▸ **Problem description**: The answer should be each line of the records that contains the word "love"; please copy them all.

[Records from a data collection]

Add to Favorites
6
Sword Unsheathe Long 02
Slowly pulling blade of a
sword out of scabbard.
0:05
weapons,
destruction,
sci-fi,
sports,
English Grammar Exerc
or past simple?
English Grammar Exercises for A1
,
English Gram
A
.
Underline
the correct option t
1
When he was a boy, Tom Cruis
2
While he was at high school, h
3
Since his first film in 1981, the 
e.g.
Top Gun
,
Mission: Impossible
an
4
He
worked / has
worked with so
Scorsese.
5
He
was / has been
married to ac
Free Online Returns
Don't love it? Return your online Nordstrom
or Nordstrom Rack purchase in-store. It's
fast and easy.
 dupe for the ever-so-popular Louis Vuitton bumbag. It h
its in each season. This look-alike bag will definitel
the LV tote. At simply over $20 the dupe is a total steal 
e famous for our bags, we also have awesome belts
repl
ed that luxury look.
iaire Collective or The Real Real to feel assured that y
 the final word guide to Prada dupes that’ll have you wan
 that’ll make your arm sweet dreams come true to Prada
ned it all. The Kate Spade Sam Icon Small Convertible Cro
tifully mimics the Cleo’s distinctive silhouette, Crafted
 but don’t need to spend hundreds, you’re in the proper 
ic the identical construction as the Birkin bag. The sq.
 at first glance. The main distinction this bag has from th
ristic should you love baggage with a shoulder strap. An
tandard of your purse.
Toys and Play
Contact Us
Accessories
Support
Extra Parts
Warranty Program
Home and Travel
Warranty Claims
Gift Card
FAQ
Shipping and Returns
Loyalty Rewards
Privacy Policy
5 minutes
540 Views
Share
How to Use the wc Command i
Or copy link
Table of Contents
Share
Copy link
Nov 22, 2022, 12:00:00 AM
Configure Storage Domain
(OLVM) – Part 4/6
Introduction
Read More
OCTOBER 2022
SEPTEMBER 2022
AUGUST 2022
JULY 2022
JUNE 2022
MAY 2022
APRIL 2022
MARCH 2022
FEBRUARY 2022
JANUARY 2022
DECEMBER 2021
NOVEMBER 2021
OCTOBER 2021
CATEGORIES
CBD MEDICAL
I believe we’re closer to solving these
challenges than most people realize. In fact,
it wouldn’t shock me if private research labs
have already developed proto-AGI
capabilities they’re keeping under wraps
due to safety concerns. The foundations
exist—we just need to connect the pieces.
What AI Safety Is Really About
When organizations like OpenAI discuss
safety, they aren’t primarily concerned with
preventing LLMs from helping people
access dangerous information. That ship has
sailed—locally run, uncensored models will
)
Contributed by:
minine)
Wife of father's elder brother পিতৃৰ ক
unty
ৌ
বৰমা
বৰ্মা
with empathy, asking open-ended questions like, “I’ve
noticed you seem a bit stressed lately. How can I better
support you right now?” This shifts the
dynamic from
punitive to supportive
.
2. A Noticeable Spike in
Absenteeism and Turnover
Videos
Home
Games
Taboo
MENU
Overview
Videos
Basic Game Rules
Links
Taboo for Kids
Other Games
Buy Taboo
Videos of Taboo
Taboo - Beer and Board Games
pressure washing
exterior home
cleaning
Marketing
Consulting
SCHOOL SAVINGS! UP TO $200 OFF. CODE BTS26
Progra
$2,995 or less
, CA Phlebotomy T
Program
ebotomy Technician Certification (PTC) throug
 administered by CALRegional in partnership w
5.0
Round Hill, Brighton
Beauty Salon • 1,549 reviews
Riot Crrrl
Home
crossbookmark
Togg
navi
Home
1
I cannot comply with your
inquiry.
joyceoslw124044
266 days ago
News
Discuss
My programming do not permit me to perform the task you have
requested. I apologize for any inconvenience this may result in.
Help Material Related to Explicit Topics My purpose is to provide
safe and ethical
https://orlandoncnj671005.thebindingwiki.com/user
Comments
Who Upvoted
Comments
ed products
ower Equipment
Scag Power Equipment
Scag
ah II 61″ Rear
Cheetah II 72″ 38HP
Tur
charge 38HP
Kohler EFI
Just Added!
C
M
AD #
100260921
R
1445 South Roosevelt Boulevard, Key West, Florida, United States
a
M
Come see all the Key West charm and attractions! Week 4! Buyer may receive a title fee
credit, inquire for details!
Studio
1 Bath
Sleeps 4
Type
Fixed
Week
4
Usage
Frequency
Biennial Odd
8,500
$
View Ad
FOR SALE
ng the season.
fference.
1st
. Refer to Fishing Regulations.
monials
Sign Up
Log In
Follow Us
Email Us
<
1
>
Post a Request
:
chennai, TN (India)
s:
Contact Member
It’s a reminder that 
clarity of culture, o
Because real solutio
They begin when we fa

▸ **Written reply**:
Don't love it? Return your online Nordstrom
ristic should you love baggage with a shoulder strap. An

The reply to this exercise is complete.